News from the Boardroom: State of the Nation

An update from the boardroom

On the 22nd of October at the Supporters’ Trust AGM the Club Chairman will deliver as usual a review of last season and comment on the current season’s picture, most especially in the context of the broader market we compete in, and also our position as a Club going forward. At the same event the Club’s Financial Director, Keith Mason, will present the Club’s up to date financial position and answer the questions of Trust members.

Ahead of presenting it then, we are presenting now a basic outline of how the Club has used the financial windfalls it has received in recent seasons to date, and how this then works through to our season by season playing budget.

The starting premise of the Club Board is always to try to ensure that the playing budget is as competitive as the Club can sensibly afford. This budget is calculated, as has been the case since the Trust took over the ownership of the Club (where no structural debt can be taken on) by budgeting for total Club revenue (before windfalls), from which the day to day operational overheads (which are constantly reviewed and reworked) are deducted, in order to leave an annual budget which is made fully available for the playing side of the Club. This ‘base’ playing budget is then augmented by a share of windfalls that the Club receives (largely, player sales and playing success). The allocation of each windfall is made on a case by case basis, with the starting premise being that it is split three ways – a third to infrastructure development (including to the Club’s Academy), a third to the playing squad, and a third to invest in the improved running and profitability of the Club as a whole.

The principle of always balancing our budget is one that gets ever more challenging, in terms of both the income needed to maintain a year on year playing budget at the same level as the previous year (which, for the past few years has been bolstered by windfalls to a great extent), but also by comparison to what our opponents are “investing” / prepared to throw at owning a football club.
Taking this last point, one of the most powerful factors that the Club Board is trying to grapple with and address is that our competitors are injecting vast sums of money directly into the playing squads, and the infrastructure, of the Clubs that they own. Last year alone, Bristol Rovers’ Jordanian consortium invested a small fortune into their club, Accrington reported a new owner investing £1.5m, Mansfield £100,000 per month, Crawley new overseas owners, and Northampton’s owners invested a reported £10m. These are just a few examples.  We could add to these reference to the Club “down the road” who have had a £1m injection and also attract gates of 8/9k per week, and our recent opponents Pompey who have 18k attendances per week. As a result of their crowd numbers, these clubs enjoy further “injections” well in excess of ours. This list is not exhaustive in any way.

The picture here is not localised to our division. As more and more clubs in the Premier League, the Championship and League 1 and League 2 are taken over by foreign entities, then more and more philanthropic investors are arriving in droves in our league and, more worryingly, even the leagues below. Eastleigh, Forest Green, Gosport, Salford, Bromley… - again not an exhaustive list.

At the same time there is the need to be cognisant that if there is to be a longer term future for the Club we must not and cannot fall into the trap of generations of successive owners and pour every available penny into the playing side only of what we do. Investment in new and replacement infrastructure, as well as maintaining the existing facilities and estate (the stadium and the training facilities), are essential. Despite then being far far from perfect Exeter City is a Club that is run, both in absolute and in relative terms, positively in so many ways, despite the disparity of the funds caused by the above, and also by our model.

-- SOURCE EXCERPT --
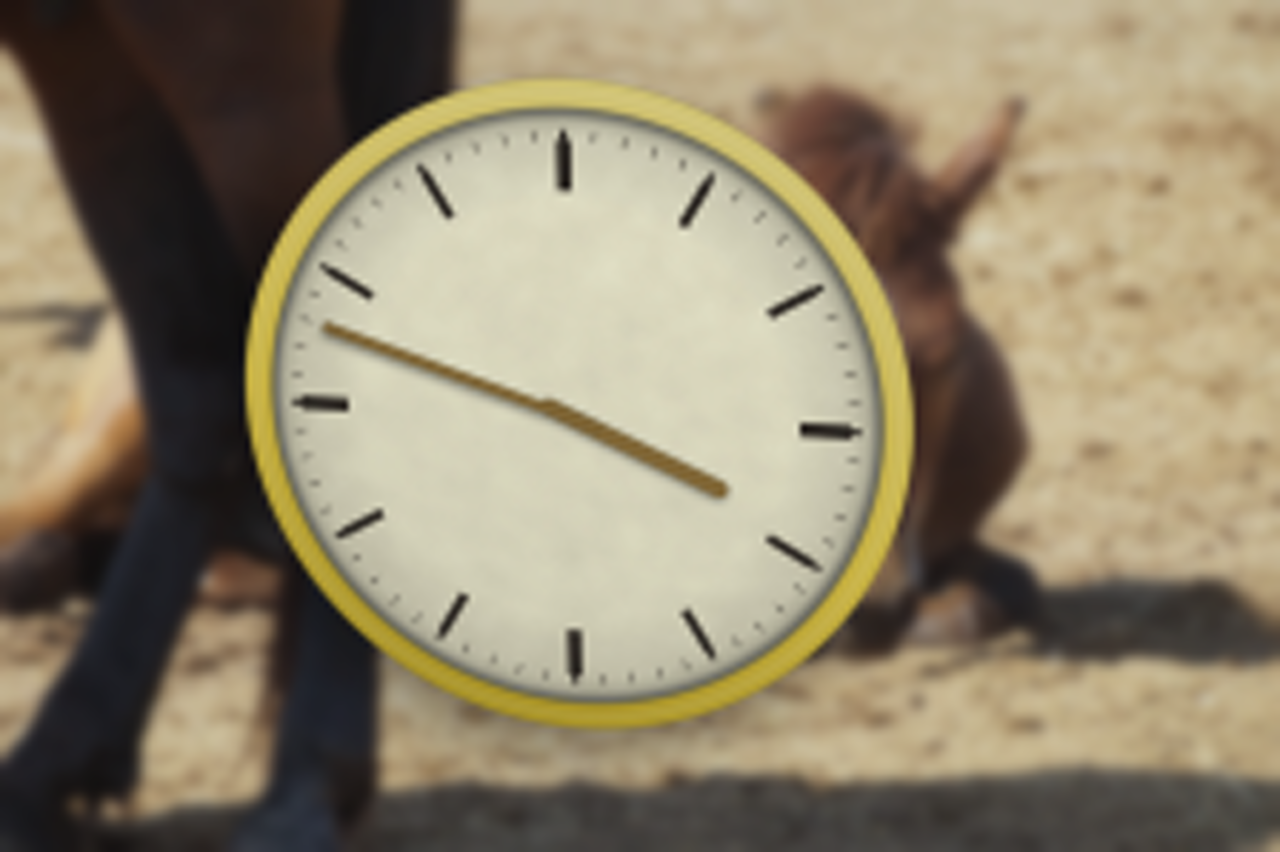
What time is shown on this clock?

-- OBJECTIVE A --
In the boardroom update, who will present the Club's up-to-date financial position at the Supporters' Trust AGM?
-- OBJECTIVE B --
Quote the boardroom update from "At the same time" to "by our model.".

-- FULL OUTPUT A --
Keith Mason, the Club's Financial Director.

-- FULL OUTPUT B --
At the same time there is the need to be cognisant that if there is to be a longer term future for the Club we must not and cannot fall into the trap of generations of successive owners and pour every available penny into the playing side only of what we do. Investment in new and replacement infrastructure, as well as maintaining the existing facilities and estate (the stadium and the training facilities), are essential. Despite then being far far from perfect Exeter City is a Club that is run, both in absolute and in relative terms, positively in so many ways, despite the disparity of the funds caused by the above, and also by our model.